Problem details
Which lines in the records below hold the word "control"? Copy each of them.

Exercise inputs
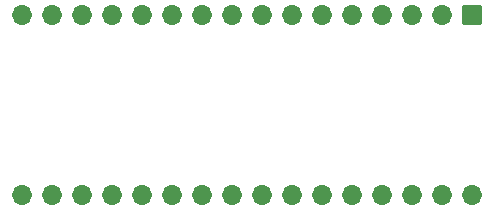
<source format=gbr>
G04 #@! TF.GenerationSoftware,KiCad,Pcbnew,(6.0.2)*
G04 #@! TF.CreationDate,2022-02-19T19:54:12+00:00*
G04 #@! TF.ProjectId,Gameboy 64KB Cart Discrete Logic Fixed Rev2,47616d65-626f-4792-9036-344b42204361,rev?*
G04 #@! TF.SameCoordinates,Original*
G04 #@! TF.FileFunction,Soldermask,Bot*
G04 #@! TF.FilePolarity,Negative*
%FSLAX46Y46*%
G04 Gerber Fmt 4.6, Leading zero omitted, Abs format (unit mm)*
G04 Created by KiCad (PCBNEW (6.0.2)) date 2022-02-19 19:54:12*
%MOMM*%
%LPD*%
G01*
G04 APERTURE LIST*
G04 Aperture macros list*
%AMRoundRect*
0 Rectangle with rounded corners*
0 $1 Rounding radius*
0 $2 $3 $4 $5 $6 $7 $8 $9 X,Y pos of 4 corners*
0 Add a 4 corners polygon primitive as box body*
4,1,4,$2,$3,$4,$5,$6,$7,$8,$9,$2,$3,0*
0 Add four circle primitives for the rounded corners*
1,1,$1+$1,$2,$3*
1,1,$1+$1,$4,$5*
1,1,$1+$1,$6,$7*
1,1,$1+$1,$8,$9*
0 Add four rect primitives between the rounded corners*
20,1,$1+$1,$2,$3,$4,$5,0*
20,1,$1+$1,$4,$5,$6,$7,0*
20,1,$1+$1,$6,$7,$8,$9,0*
20,1,$1+$1,$8,$9,$2,$3,0*%
G04 Aperture macros list end*
%ADD10RoundRect,0.051000X-0.800000X0.800000X-0.800000X-0.800000X0.800000X-0.800000X0.800000X0.800000X0*%
%ADD11O,1.702000X1.702000*%
G04 APERTURE END LIST*
D10*
X162000000Y-51750000D03*
D11*
X159460000Y-51750000D03*
X156920000Y-51750000D03*
X154380000Y-51750000D03*
X151840000Y-51750000D03*
X149300000Y-51750000D03*
X146760000Y-51750000D03*
X144220000Y-51750000D03*
X141680000Y-51750000D03*
X139140000Y-51750000D03*
X136600000Y-51750000D03*
X134060000Y-51750000D03*
X131520000Y-51750000D03*
X128980000Y-51750000D03*
X126440000Y-51750000D03*
X123900000Y-51750000D03*
X123900000Y-66990000D03*
X126440000Y-66990000D03*
X128980000Y-66990000D03*
X131520000Y-66990000D03*
X134060000Y-66990000D03*
X136600000Y-66990000D03*
X139140000Y-66990000D03*
X141680000Y-66990000D03*
X144220000Y-66990000D03*
X146760000Y-66990000D03*
X149300000Y-66990000D03*
X151840000Y-66990000D03*
X154380000Y-66990000D03*
X156920000Y-66990000D03*
X159460000Y-66990000D03*
X162000000Y-66990000D03*
M02*

</source>
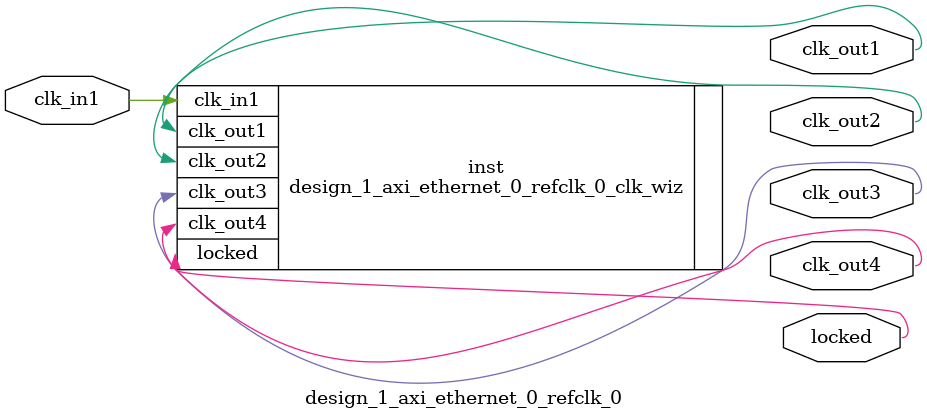
<source format=v>


`timescale 1ps/1ps

(* CORE_GENERATION_INFO = "design_1_axi_ethernet_0_refclk_0,clk_wiz_v6_0_4_0_0,{component_name=design_1_axi_ethernet_0_refclk_0,use_phase_alignment=true,use_min_o_jitter=false,use_max_i_jitter=false,use_dyn_phase_shift=false,use_inclk_switchover=false,use_dyn_reconfig=false,enable_axi=0,feedback_source=FDBK_AUTO,PRIMITIVE=MMCM,num_out_clk=4,clkin1_period=10.000,clkin2_period=10.000,use_power_down=false,use_reset=false,use_locked=true,use_inclk_stopped=false,feedback_type=SINGLE,CLOCK_MGR_TYPE=NA,manual_override=false}" *)

module design_1_axi_ethernet_0_refclk_0 
 (
  // Clock out ports
  output        clk_out1,
  output        clk_out2,
  output        clk_out3,
  output        clk_out4,
  // Status and control signals
  output        locked,
 // Clock in ports
  input         clk_in1
 );

  design_1_axi_ethernet_0_refclk_0_clk_wiz inst
  (
  // Clock out ports  
  .clk_out1(clk_out1),
  .clk_out2(clk_out2),
  .clk_out3(clk_out3),
  .clk_out4(clk_out4),
  // Status and control signals               
  .locked(locked),
 // Clock in ports
  .clk_in1(clk_in1)
  );

endmodule

</source>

Exercise response
  // Status and control signals
  // Status and control signals               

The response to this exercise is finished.